New Strains is as much a relatable account of the first lockdown as it is a sketch of its particular effects on this peculiar couple. Semi-improvised and shot on a Hi8 camcorder that Shaw and Kamalakanthan found during their own real lockdown, its grainy VHS footage nails the frustrations of personal and creative helplessness in quarantine. A production defined by the same constraints it depicts, it similarly makes the best of a bad situation.

All of which makes it a uniquely authentic pandemic film – full of neat, oddly poignant touches that capture the highs and lows of lockdown relationships. Failing to connect meaningfully over FaceTime gym sessions, dreams of finding lost trousers in the park, bathwater spilling under the shower curtain as the second person gets in. All these sharply observed moments construct a portrait of two lives lived too close, in a shrinking domestic world: lives trying and failing to become one.



Não Sou Nada – The Nothingness Club (dir. Edgar Pêra)

A surreal psychological thriller to get lost in, Não Sou Nada (“I Am Nothing”) draws viewers into the demonically kaleidoscopic world of Portuguese modernist poet Fernando Pessoa. It is the most ambitious film to date from Edgar Pêra, whose broad and striking filmography was celebrated in a career-spanning retrospective at IFFR 2019.

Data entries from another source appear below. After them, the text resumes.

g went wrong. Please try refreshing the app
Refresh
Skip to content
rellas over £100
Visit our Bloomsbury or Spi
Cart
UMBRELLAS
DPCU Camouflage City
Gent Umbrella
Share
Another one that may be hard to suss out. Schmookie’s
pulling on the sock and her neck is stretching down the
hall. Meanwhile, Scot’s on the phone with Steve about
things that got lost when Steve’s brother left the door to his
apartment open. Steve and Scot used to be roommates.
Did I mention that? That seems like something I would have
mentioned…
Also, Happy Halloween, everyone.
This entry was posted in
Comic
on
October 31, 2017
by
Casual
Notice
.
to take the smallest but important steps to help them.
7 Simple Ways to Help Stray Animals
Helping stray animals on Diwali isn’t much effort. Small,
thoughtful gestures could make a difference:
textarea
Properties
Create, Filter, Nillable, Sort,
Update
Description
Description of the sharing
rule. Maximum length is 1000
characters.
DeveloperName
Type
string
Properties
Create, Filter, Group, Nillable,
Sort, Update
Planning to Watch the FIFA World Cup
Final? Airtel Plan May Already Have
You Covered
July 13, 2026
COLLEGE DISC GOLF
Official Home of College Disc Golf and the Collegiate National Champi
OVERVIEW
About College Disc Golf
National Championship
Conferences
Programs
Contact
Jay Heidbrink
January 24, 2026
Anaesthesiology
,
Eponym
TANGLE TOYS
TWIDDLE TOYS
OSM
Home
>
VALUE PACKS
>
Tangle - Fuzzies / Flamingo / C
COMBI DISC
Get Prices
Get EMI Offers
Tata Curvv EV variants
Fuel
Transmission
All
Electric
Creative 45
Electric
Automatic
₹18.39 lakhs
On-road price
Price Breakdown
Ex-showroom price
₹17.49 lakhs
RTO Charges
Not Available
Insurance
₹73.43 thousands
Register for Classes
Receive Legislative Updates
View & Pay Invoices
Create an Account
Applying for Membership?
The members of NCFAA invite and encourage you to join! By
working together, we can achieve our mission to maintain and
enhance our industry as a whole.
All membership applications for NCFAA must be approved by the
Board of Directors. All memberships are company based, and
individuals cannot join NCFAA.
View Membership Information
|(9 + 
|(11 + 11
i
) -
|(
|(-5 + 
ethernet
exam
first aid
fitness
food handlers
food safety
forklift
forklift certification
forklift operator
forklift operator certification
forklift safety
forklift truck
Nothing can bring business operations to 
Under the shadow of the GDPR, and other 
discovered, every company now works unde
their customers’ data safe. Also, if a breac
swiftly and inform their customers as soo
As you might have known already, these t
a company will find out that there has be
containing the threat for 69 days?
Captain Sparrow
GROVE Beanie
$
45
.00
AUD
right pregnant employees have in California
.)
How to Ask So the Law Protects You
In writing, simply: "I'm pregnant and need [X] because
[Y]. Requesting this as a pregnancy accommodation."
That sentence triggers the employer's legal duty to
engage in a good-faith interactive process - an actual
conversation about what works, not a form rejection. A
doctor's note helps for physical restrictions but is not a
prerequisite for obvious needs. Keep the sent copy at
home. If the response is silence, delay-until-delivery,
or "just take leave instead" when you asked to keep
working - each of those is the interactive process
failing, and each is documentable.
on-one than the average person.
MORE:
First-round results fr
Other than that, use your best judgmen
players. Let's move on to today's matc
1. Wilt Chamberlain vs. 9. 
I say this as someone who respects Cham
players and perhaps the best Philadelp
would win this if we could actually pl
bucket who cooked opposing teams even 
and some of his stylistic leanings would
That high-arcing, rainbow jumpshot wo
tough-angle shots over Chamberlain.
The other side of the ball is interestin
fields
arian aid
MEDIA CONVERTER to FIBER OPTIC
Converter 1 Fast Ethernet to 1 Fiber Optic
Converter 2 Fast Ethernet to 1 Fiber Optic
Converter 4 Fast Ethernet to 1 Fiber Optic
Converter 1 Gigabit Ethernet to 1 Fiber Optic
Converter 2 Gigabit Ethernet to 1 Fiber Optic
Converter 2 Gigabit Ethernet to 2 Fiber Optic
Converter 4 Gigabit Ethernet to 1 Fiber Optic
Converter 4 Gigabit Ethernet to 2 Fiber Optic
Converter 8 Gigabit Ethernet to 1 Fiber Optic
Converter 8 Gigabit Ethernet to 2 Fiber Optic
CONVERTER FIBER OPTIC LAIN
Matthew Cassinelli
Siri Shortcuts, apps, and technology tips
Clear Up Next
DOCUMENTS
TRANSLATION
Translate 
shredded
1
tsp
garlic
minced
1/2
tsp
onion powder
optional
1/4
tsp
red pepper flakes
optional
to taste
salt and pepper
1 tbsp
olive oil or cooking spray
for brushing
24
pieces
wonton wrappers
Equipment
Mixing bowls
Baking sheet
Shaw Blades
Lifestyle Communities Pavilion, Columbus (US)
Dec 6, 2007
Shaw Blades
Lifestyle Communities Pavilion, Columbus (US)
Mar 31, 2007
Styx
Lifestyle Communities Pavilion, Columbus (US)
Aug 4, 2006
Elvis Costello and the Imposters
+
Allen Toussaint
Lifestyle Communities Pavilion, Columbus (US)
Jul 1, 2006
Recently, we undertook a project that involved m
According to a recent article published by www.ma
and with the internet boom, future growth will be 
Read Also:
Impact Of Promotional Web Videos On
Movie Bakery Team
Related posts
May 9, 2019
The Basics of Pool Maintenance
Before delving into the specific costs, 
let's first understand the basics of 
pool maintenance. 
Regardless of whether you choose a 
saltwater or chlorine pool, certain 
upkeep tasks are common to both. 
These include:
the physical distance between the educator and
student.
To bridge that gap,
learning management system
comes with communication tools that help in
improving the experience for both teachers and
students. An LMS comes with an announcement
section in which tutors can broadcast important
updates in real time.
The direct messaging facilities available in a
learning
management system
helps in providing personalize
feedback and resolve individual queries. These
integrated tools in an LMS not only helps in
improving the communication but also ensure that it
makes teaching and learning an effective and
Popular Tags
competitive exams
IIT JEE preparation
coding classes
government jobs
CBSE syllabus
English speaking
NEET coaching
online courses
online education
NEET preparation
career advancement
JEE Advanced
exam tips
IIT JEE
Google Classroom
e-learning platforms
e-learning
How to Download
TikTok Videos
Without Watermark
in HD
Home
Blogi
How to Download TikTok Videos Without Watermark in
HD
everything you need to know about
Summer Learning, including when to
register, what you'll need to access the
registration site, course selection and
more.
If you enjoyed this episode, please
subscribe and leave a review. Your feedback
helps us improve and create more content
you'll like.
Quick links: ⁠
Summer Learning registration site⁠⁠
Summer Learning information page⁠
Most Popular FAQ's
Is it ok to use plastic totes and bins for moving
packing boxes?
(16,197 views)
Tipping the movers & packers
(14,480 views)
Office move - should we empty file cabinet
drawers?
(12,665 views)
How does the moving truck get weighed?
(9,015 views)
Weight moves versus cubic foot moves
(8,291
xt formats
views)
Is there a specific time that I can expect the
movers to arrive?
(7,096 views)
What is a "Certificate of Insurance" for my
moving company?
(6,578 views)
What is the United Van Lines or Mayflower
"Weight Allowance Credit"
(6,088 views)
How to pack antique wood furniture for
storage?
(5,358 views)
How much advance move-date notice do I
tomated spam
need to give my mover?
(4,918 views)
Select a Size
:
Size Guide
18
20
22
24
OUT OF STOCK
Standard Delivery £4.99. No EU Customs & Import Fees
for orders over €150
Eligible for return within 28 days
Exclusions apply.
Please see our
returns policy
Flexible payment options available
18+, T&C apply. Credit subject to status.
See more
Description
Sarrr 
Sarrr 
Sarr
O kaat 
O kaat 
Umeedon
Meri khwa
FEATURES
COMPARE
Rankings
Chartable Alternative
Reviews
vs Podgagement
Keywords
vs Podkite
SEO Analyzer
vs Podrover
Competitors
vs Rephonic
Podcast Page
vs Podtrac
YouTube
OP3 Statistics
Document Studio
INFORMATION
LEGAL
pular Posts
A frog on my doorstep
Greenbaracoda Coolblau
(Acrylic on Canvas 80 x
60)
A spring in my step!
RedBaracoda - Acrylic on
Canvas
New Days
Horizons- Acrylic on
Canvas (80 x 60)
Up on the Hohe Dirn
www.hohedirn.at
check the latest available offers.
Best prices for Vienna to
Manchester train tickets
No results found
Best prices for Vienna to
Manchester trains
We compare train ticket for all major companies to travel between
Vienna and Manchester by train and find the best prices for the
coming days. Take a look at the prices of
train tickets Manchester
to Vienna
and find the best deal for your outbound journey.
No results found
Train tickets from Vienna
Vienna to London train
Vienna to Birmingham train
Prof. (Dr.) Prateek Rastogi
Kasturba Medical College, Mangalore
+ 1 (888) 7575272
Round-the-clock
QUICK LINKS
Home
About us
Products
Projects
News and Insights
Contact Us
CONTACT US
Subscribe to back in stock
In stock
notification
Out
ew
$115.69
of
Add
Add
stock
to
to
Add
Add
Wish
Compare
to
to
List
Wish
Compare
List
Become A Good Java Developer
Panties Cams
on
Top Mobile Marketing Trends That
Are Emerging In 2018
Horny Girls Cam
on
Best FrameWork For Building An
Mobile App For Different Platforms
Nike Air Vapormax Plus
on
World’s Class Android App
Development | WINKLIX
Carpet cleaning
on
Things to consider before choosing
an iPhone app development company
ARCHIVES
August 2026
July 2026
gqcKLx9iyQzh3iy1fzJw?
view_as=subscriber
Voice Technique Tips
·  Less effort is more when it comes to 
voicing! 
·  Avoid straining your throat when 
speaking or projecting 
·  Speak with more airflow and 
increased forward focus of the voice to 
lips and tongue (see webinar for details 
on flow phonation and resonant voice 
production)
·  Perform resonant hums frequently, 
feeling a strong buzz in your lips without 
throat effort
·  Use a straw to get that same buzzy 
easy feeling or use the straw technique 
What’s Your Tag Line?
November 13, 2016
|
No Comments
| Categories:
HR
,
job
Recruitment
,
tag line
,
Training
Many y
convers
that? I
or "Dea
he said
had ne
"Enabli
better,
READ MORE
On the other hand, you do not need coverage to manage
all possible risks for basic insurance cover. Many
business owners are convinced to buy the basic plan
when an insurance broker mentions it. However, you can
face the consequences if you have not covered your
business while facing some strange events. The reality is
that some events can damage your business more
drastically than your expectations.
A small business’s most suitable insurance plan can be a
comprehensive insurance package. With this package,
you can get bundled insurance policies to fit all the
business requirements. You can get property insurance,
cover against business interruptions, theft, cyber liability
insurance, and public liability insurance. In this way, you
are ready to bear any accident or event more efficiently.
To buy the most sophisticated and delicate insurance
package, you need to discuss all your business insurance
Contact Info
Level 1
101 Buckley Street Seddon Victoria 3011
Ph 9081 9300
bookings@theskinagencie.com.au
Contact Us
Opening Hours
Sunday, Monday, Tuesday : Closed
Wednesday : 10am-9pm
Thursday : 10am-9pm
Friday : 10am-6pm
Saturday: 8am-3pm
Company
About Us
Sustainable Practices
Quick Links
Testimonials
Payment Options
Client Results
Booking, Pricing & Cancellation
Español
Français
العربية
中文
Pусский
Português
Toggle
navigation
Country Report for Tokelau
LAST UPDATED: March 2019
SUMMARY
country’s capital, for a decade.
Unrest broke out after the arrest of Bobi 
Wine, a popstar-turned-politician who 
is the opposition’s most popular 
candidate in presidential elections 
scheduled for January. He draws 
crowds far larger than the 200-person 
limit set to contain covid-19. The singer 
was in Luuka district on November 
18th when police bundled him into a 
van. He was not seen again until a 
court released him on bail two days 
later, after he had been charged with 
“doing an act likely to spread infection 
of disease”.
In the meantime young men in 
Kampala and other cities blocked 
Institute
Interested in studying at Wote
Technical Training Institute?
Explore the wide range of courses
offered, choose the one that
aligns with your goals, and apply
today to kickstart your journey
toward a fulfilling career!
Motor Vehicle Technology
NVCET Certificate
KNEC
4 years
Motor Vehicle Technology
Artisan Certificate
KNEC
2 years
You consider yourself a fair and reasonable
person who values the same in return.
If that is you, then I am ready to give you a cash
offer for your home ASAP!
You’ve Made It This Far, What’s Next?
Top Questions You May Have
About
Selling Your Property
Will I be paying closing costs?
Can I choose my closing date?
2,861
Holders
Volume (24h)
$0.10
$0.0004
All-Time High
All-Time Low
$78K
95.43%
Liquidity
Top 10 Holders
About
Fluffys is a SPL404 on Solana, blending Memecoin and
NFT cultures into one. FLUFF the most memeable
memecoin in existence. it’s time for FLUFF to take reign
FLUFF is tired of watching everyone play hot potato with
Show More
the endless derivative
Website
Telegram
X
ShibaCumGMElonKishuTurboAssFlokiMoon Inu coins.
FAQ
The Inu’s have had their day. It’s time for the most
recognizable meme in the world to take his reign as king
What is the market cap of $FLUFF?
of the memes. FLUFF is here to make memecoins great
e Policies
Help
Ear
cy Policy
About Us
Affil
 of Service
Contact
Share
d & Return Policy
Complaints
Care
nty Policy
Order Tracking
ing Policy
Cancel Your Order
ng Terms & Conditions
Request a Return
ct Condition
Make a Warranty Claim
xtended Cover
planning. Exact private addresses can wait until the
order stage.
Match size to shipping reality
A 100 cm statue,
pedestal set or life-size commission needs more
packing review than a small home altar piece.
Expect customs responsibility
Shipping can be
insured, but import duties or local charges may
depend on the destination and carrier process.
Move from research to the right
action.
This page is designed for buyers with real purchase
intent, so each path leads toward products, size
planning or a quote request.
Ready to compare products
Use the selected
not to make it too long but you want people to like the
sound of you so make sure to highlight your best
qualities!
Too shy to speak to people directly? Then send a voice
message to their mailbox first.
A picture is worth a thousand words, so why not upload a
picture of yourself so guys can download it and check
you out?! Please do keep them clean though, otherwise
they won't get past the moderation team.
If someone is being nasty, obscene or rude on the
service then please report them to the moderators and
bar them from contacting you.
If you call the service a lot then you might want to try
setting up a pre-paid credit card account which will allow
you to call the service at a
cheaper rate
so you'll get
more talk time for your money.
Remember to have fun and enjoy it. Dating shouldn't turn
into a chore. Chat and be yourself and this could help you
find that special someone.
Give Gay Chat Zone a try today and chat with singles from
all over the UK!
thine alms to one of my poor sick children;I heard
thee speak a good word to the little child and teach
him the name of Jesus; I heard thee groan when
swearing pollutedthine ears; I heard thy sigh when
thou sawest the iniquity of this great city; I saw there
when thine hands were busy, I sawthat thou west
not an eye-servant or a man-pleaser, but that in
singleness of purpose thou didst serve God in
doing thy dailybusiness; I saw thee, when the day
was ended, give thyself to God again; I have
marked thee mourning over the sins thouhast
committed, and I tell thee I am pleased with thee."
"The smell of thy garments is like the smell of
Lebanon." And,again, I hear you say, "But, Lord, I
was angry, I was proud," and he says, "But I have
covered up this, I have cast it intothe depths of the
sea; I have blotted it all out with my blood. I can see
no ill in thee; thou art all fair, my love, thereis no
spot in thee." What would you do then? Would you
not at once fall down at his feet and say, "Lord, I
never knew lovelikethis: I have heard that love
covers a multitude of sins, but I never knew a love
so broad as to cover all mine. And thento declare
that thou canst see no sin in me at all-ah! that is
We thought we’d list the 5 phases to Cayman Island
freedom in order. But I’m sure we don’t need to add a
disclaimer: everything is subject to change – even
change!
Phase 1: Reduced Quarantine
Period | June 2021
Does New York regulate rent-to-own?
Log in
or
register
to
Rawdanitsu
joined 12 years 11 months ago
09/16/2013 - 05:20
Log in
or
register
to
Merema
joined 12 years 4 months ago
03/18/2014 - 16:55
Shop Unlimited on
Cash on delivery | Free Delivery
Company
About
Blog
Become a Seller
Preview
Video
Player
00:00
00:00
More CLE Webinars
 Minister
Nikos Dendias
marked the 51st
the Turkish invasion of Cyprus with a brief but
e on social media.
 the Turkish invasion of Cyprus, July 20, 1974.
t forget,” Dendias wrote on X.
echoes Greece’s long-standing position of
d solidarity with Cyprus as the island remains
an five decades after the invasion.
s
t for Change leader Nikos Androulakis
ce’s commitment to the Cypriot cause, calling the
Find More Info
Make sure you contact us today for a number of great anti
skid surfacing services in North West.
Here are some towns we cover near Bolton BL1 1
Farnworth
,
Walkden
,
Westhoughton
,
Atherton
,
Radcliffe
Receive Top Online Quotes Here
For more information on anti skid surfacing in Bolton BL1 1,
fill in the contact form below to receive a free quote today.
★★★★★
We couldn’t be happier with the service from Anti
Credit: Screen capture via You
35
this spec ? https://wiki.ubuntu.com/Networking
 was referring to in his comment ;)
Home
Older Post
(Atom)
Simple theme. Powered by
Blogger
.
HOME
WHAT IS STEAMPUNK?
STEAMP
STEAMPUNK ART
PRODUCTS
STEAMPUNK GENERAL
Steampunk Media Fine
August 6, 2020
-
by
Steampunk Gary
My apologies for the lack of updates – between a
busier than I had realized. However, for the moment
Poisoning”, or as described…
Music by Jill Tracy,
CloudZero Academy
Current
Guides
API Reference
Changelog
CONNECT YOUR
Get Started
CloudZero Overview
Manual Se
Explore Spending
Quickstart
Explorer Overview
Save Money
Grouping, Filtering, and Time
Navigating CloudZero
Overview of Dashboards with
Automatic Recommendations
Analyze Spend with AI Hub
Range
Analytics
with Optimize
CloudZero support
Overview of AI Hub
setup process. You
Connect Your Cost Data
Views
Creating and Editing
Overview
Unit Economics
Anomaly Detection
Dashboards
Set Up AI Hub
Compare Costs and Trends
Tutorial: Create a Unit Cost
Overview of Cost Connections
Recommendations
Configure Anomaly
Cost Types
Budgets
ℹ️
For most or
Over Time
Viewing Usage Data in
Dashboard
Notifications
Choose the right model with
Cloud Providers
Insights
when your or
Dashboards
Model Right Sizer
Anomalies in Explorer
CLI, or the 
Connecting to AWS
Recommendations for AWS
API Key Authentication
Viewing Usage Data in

Pessoa famously published under many heteronyms: around 75 different names, each with fully fleshed-out backgrounds, styles, appearances and philosophies. Taking this a step further, Não Sou Nada gives flesh to these characters, all working together under Pessoa, enacted by Miguel Borges, at the publishing house The Nothingness Club.

Though mostly similar in appearance, the heteronyms differ hugely in personality – above all, the gleefully unhinged Álvaro de Campos, enacted by Albano Jerónimo. These clashes start to become indistinguishable from dramatic rifts in Pessoa’s psyche: as he is increasingly beset by philosophical turmoil, his heteronyms are murdered, one by one. Meanwhile, Victoria Guerra plays a double role as Pessoa’s Madonna-mistress Ophélia: at once a saintly psychiatric nurse and duplicitous femme fatale.

In this way unmistakably noir, the film nevertheless presents no murder mystery nor nihilistic twists. Instead, its shadow play of sensations and emotions finds the perfect analogue for Pessoa’s poetry: bewildering and beguiling, as it vividly explores paradoxes of the heart and mind.